The battery cell & protection circuit removed from the casing.

Rear Of PCB
Rear Of PCB

This is the rear of the PCB removed from the housing. Data & charging ports on the right hand side f the board.

Front Of PCB
Front Of PCB

Front of the PCB with the RF sections at the left hand side & the keypad contacts on the right.

RF Sections
RF Sections

Closeup of the RF sections of the board, big silver rectangular cans are VCO units.

SIM Connector
SIM Connector

Closeup of the top rear section of the PCB, with SIM cnnector, battery contacts, IR tranciever at the far left.
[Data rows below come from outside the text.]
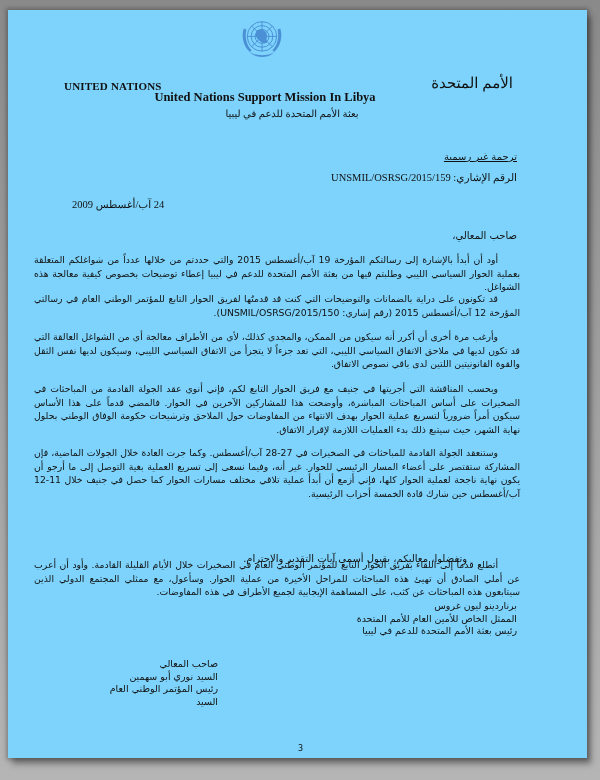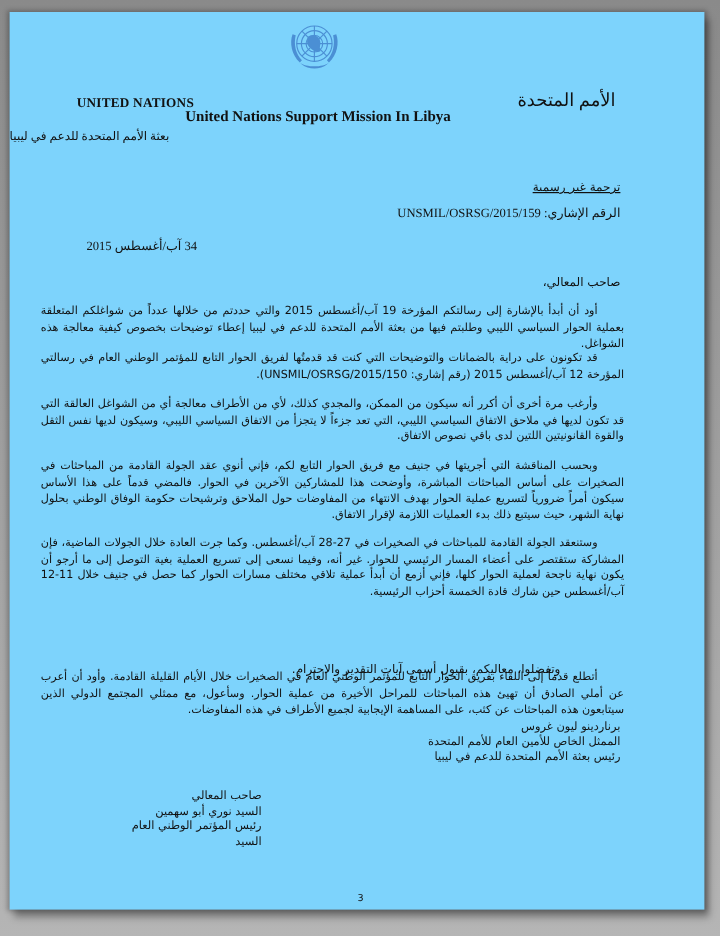--- a/index.html
+++ b/index.html
@@ -26,21 +26,21 @@
   }
   .un-right {
     right: 74px; top: 64px; font-size: 15px; direction: rtl;
   }
   .logo { left: 228px; top: 3px; width: 52px; height: 52px; }
   .mission-en {
     left: 0; width: 514px; top: 80px; text-align: center;
     font-weight: bold; font-size: 12.5px;
   }
   .mission-ar {
-    left: 0; width: 568px; top: 98px; text-align: left;
+    left: 0; width: 568px; top: 98px; text-align: center;
     font-size: 10px; direction: rtl;
   }
   .rtl { direction: rtl; text-align: right; font-family: "DejaVu Sans", sans-serif; }
   .unofficial {
     right: 70px; top: 141px; font-size: 10px; text-decoration: underline;
   }
   .refline {
     right: 70px; top: 161px; font-size: 10.5px; direction: rtl;
     font-family: "Liberation Serif", serif;
   }
@@ -90,21 +90,21 @@
   <div class="abs mission-en">United Nations Support Mission In Libya</div>
   <div class="abs mission-ar">بعثة الأمم المتحدة للدعم في ليبيا</div>
 
   <div class="abs rtl unofficial">ترجمة غير رسمية</div>
 
   <div class="abs refline">
     <span>الرقم الإشاري:</span>
     <span>UNSMIL/OSRSG/2015/159</span>
   </div>
 
-  <div class="abs date">34 آب/أغسطس 2015</div>
+  <div class="abs date">24 آب/أغسطس 2009</div>
 
   <div class="abs rtl salutation">صاحب المعالي،</div>
 
   <div class="abs rtl para" style="top:243px;">
       <p>أود أن أبدأ بالإشارة إلى رسالتكم المؤرخة 19 آب/أغسطس 2015 والتي حددتم من خلالها عدداً من شواغلكم المتعلقة بعملية الحوار السياسي الليبي وطلبتم فيها من بعثة الأمم المتحدة للدعم في ليبيا إعطاء توضيحات بخصوص كيفية معالجة هذه الشواغل.</p>
     </div>
   <div class="abs rtl para" style="top:282px;">
       <p>قد تكونون على دراية بالضمانات والتوضيحات التي كنت قد قدمتُها لفريق الحوار التابع للمؤتمر الوطني العام في رسالتي المؤرخة 12 آب/أغسطس 2015 (رقم إشاري: UNSMIL/OSRSG/2015/150).</p>
     </div>
   <div class="abs rtl para" style="top:320px;">

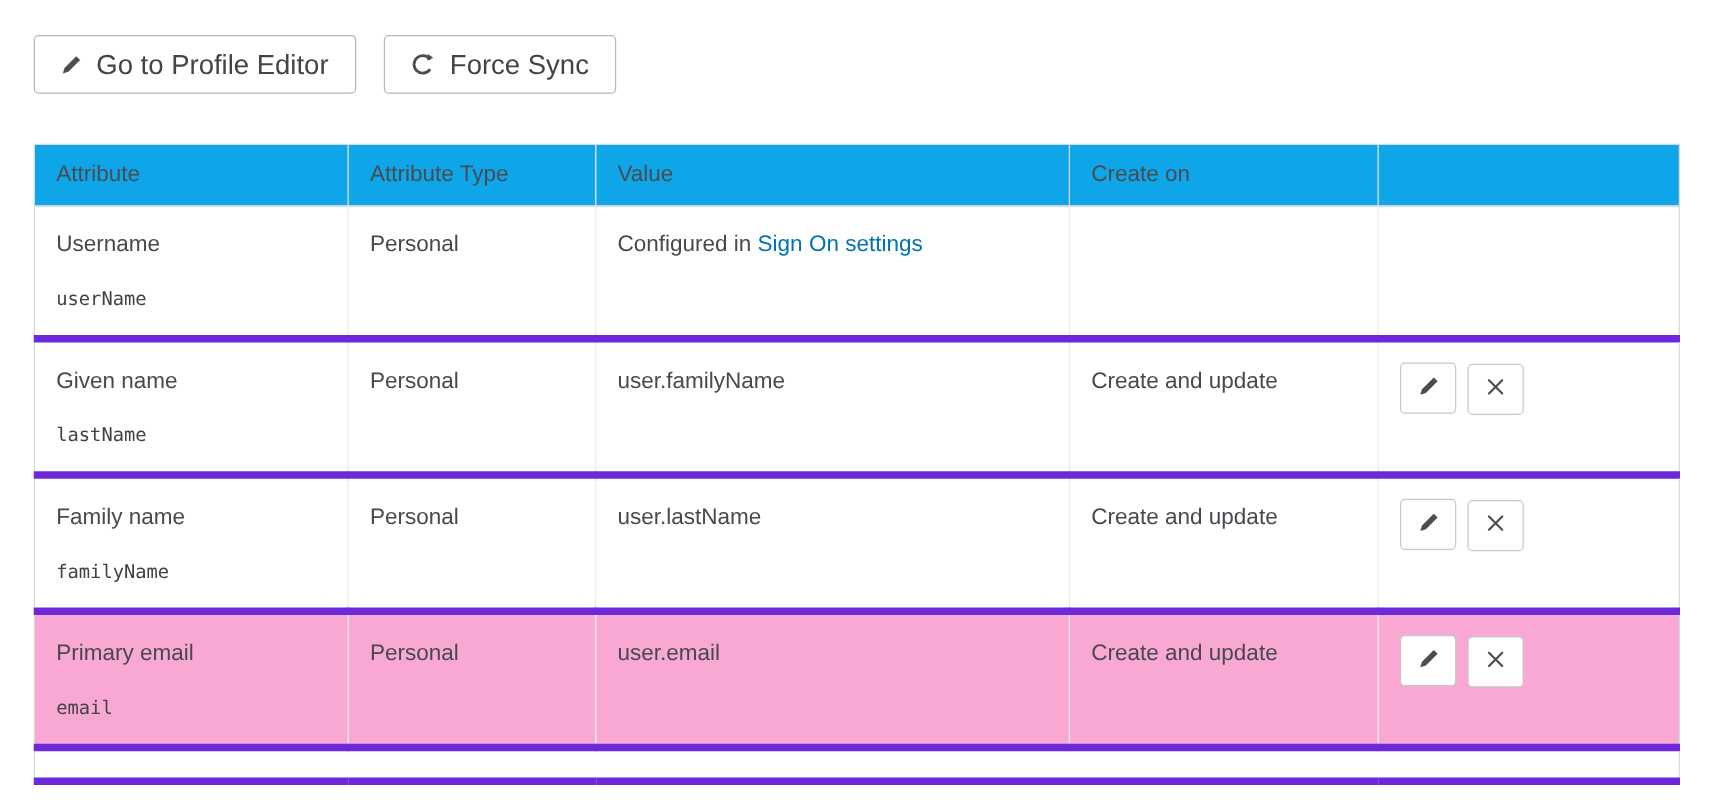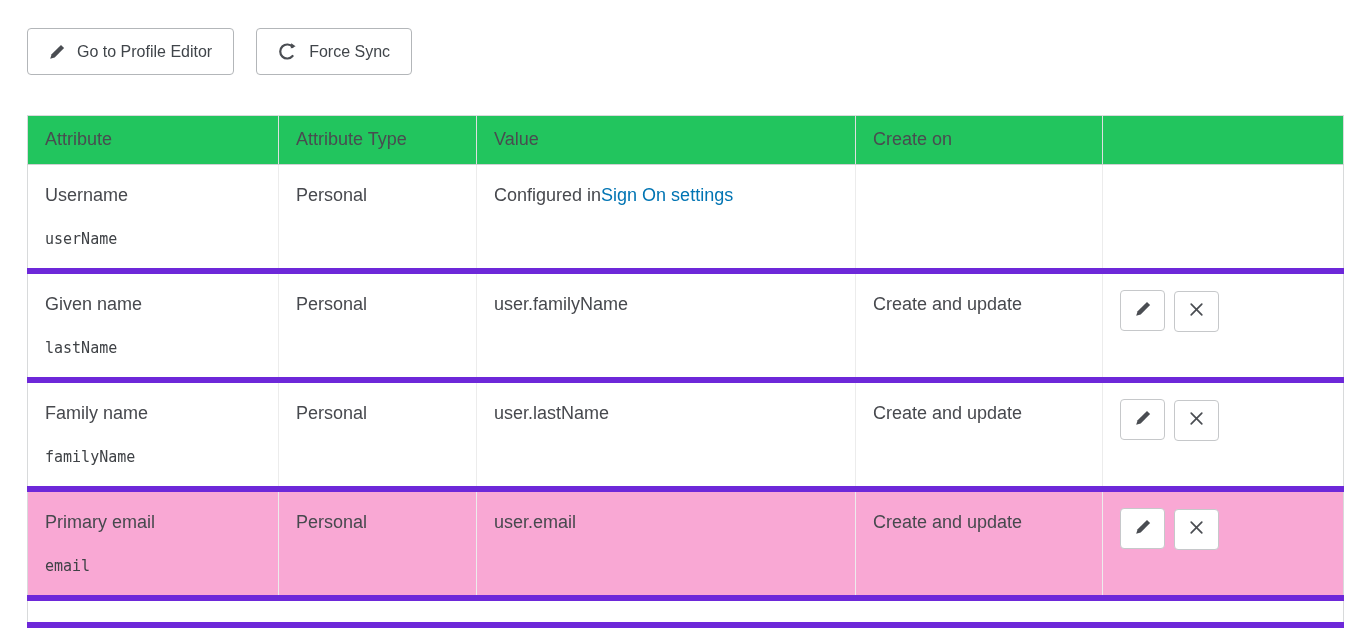--- a/index.html
+++ b/index.html
@@ -14,35 +14,35 @@
 
   
   .toolbar { display: flex; gap: 22px; margin-bottom: 40px; }
   .btn {
     display: inline-flex; align-items: center; gap: 12px;
     height: 47px; padding: 0 21px;
     background: #ffffff;
     border: 1px solid #b3b6b9;
     border-radius: 4px;
     font-family: inherit;
-    font-size: 16px;
+    font-size: 22px;
     color: #40454a;
     cursor: pointer;
   }
   .btn .icon { display: inline-flex; align-items: center; }
 
   
   table.attr-table {
     width: 1316px;
     border-collapse: collapse;
     table-layout: fixed;
     border: 1px solid #d8dadb;
   }
   thead th {
-    background: #22c55e;
+    background: #0ea5e9;
     text-align: left;
     font-weight: 400;
     font-size: 18px;
     color: #494c50;
     padding: 13px 17px 14px 17px;
     border-bottom: 1px solid #cfd1d2;
     border-right: 1px solid #dddfe0;
     white-space: nowrap;
   }
   thead th:last-child { border-right: none; }
@@ -60,21 +60,21 @@
   tbody tr.bottom-spacer { height: 27px; }
   tbody tr.bottom-spacer td { padding: 0; border-right: none; }
 
   .attr-label { font-size: 18px; }
   .attr-name {
     font-family: "DejaVu Sans Mono", monospace;
     font-size: 15px;
     margin-top: 24px;
     color: #3f4246;
   }
-  a.value-link { color: #0074b3; text-decoration: none; cursor: pointer; }
+  a.value-link { color: #0074b3; text-decoration: none; margin-left: 5px; cursor: pointer; }
 
   
   .actions-cell { padding-top: 16px !important; white-space: nowrap; }
   .icon-btn {
     width: 45px; height: 41px;
     display: inline-flex; align-items: center; justify-content: center;
     background: #ffffff;
     border: 1px solid #c6c8ca;
     border-radius: 4px;
     margin-right: 9px;

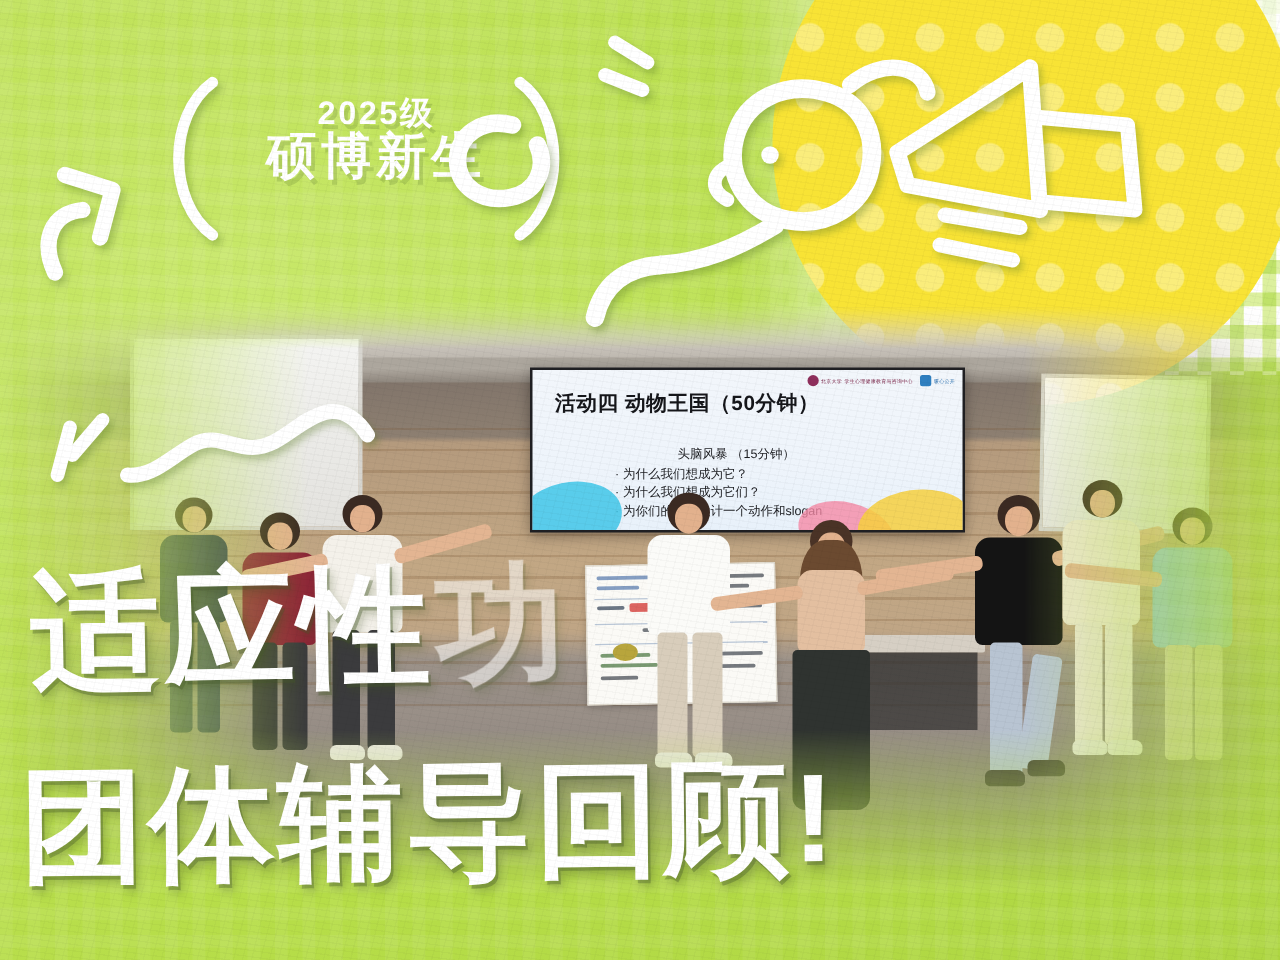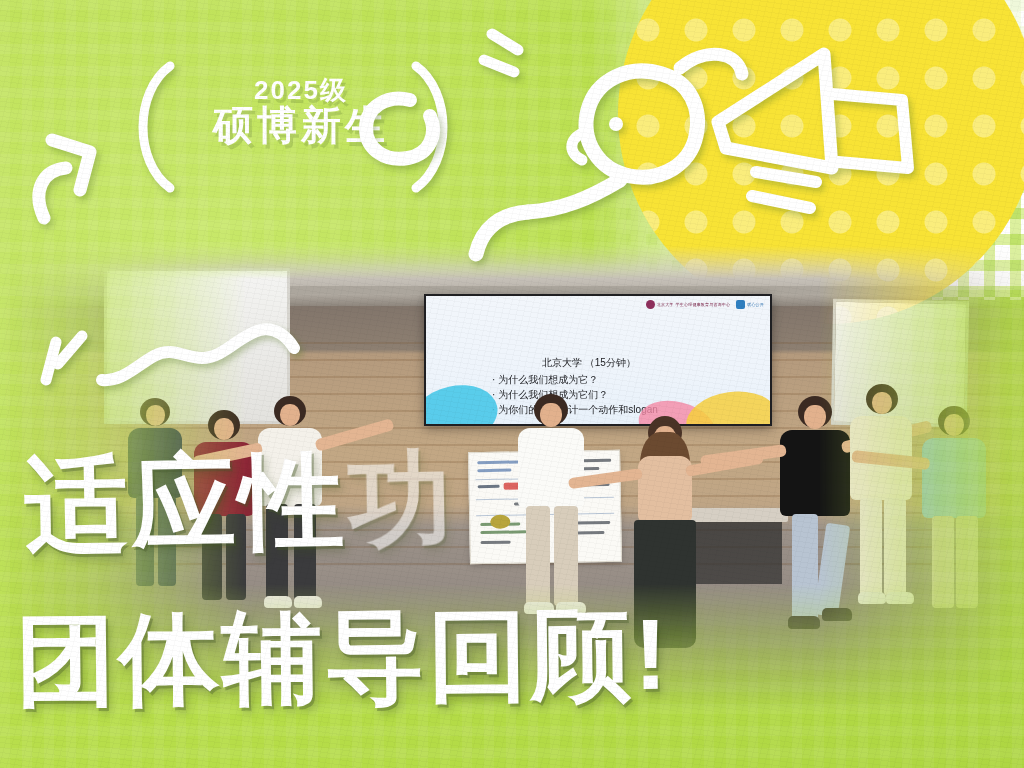--- a/index.html
+++ b/index.html
@@ -324,21 +324,22 @@
             <span class="logo-seal"></span>
             <span class="logo-txt">北京大学</span>
             <span class="logo-txt">学生心理健康教育与咨询中心</span>
           </div>
           <div class="logo-mark">
             <span class="logo-seal blue"></span>
             <span class="logo-txt blue">暖心公开</span>
           </div>
         </div>
 
-        <div class="slide-sub">北京大学 （15分钟）</div>
+        <div class="slide-title">活动四  动物王国（50分钟）</div>
+        <div class="slide-sub">头脑风暴 （15分钟）</div>
         <div class="slide-bullets">
           <div><span class="dot">·</span><span>为什么我们想成为它？</span></div>
           <div><span class="dot">·</span><span>为什么我们想成为它们？</span></div>
           <div><span class="dot">·</span><span>为你们的小组设计一个动作和slogan</span></div>
         </div>
 
         <div class="slide-deco-blue"></div>
         <div class="slide-deco-pink"></div>
         <div class="slide-deco-yellow"></div>
       </div>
Bottom centre is the external antenna connector.

CPU
CPU

The logic section of the board, Large chip is CPU, to right of that is the ROM storing the machine code. Other chips are unknown custom parts.

Mic & Speaker
Mic & Speaker

The Mic & the loudspeaker removed from it’s housing.

LCD
LCD

LCD from the front of the unit, SPI interfaced. Flex PCB also contains the power button, loudspeaker contacts & a temperature sensor.

Scroll Wheel
Scroll Wheel

The scroll wheel removed from the front housing.

Vibra-Motor
Vibra-Motor

Tiny vibration motor removed from the rear housing, alerts the user to a text or phone call.